We were looking forward to the time away but our excitement and anticipation had become tainted by everything that could go wrong. What was to be a relaxing weekend of celebration had morphed into a frustrating and super stressful mess!
What if we can’t get out of our development? What if we miss our train? Will the trains be running on time? Will we even be able to walk around Times Square without getting frostbite? Would we lose money if we cancel?
A year or two ago I might (most definitely would) have had a meltdown. “Argh, my anniversary is ruined! This sucks! I can’t believe we lost money! Why the hell did we get married in January? And while we’re at it, why the hell did we get married?!”
Where Am I?
Instead of reacting in anger, I took a moment to refocus. It was not worth my time to continue agonizing and suffering over past decisions and a mythical chain of future events. This time I asked myself, “What can I do now, in this moment?”
I decided to call the hotel and ask if they might waive or lessen their cancellation fee. Surely we cannot be the only people whose travel plans have been stymied by a storm. The hotel staff person I spoke with informed me they do not charge their cancellation fee when the reason is weather related. “Are you sure you want to cancel this reservation?” “Yes, oh god yes!”
My husband had purchased the tickets a few months ago, he wasn’t sure if we would lose money or not. We decided our safety and sanity was worth as much. Good fortune struck again, he was able to cancel the tickets and received an e-voucher we can put toward future train travel.

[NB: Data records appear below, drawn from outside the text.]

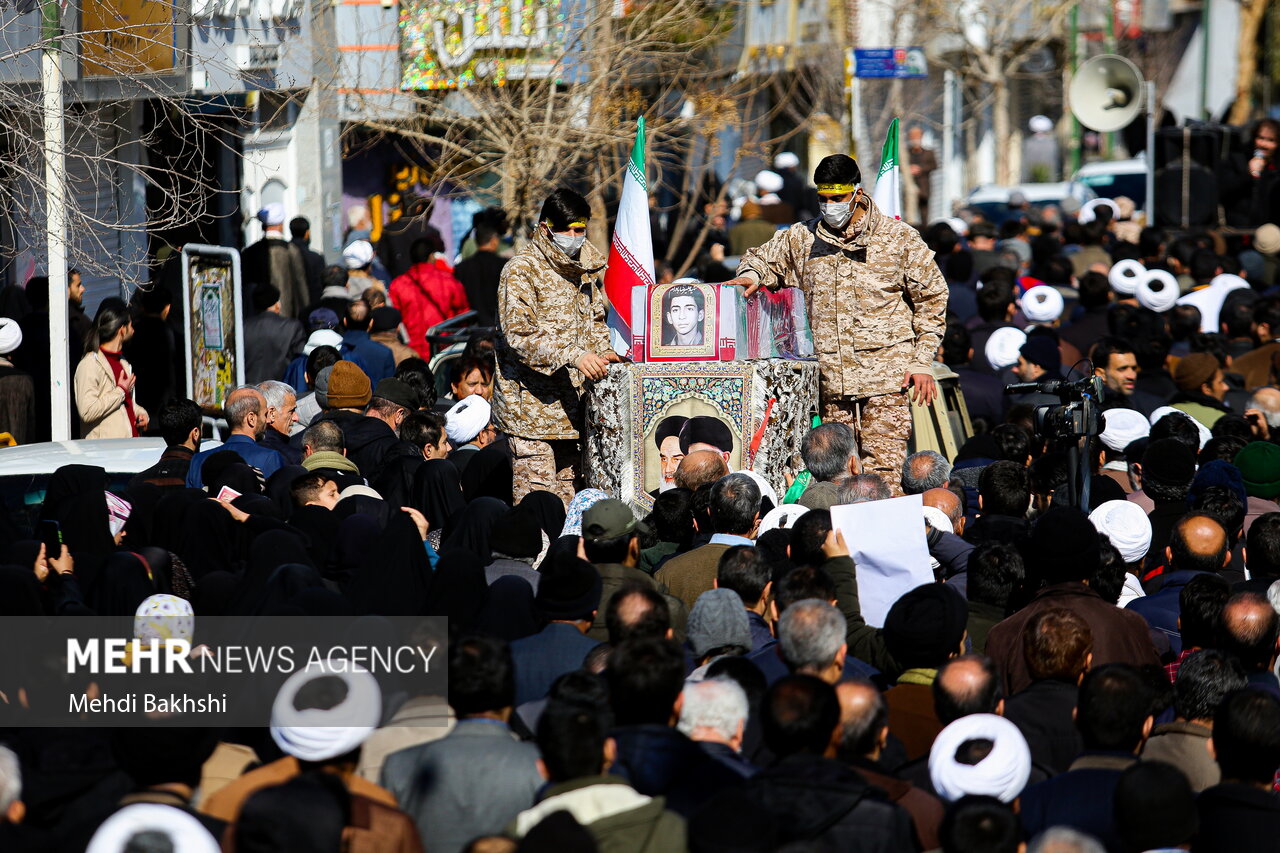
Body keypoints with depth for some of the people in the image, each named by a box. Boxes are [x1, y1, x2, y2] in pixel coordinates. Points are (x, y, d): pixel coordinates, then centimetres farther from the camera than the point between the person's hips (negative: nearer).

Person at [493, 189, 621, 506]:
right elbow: (518, 335, -19)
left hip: (572, 403, 7)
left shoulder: (585, 267, 14)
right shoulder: (522, 269, -9)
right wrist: (573, 355, -29)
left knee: (569, 491, 7)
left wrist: (602, 352, 6)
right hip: (532, 405, -7)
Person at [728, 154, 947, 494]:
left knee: (883, 466, -9)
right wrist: (752, 275, 1)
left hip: (885, 374, -3)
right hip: (831, 375, 4)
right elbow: (762, 258, 27)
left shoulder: (897, 238, 1)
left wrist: (922, 362, 0)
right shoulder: (802, 239, 10)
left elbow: (931, 297, 5)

By radically accepting our situation my husband and I created an opportunity to respond in a new and less painful way. We decided to cancel our trip and were willing to lose some cash if need be. We let go of what we thought a 20th anniversary celebration should be. As a result, our snowbound weekend was wonderful. We built a fire, drank a toast, and counted our blessings. I don’t think we could have planned anything finer.
|The weather outside was frightful|
|Here's to us!|
At first glance, this post may seem to be a departure from my usual writings about my struggles with chronic illness -I thought she wrote about Crohn’s? This has nothing to do with Crohn’s! but life often takes some unexpected twists. It was chronic illness that led me to depression, prompting me to seek out a therapist, who introduced me to Dialectical Behavioral Therapy (DBT) and the concept of Radical Acceptance. As I’ve been working on radically accepting my adventures with chronic illness, I can’t help but watch radical acceptance spill over into other areas of my life and it has been wonderful.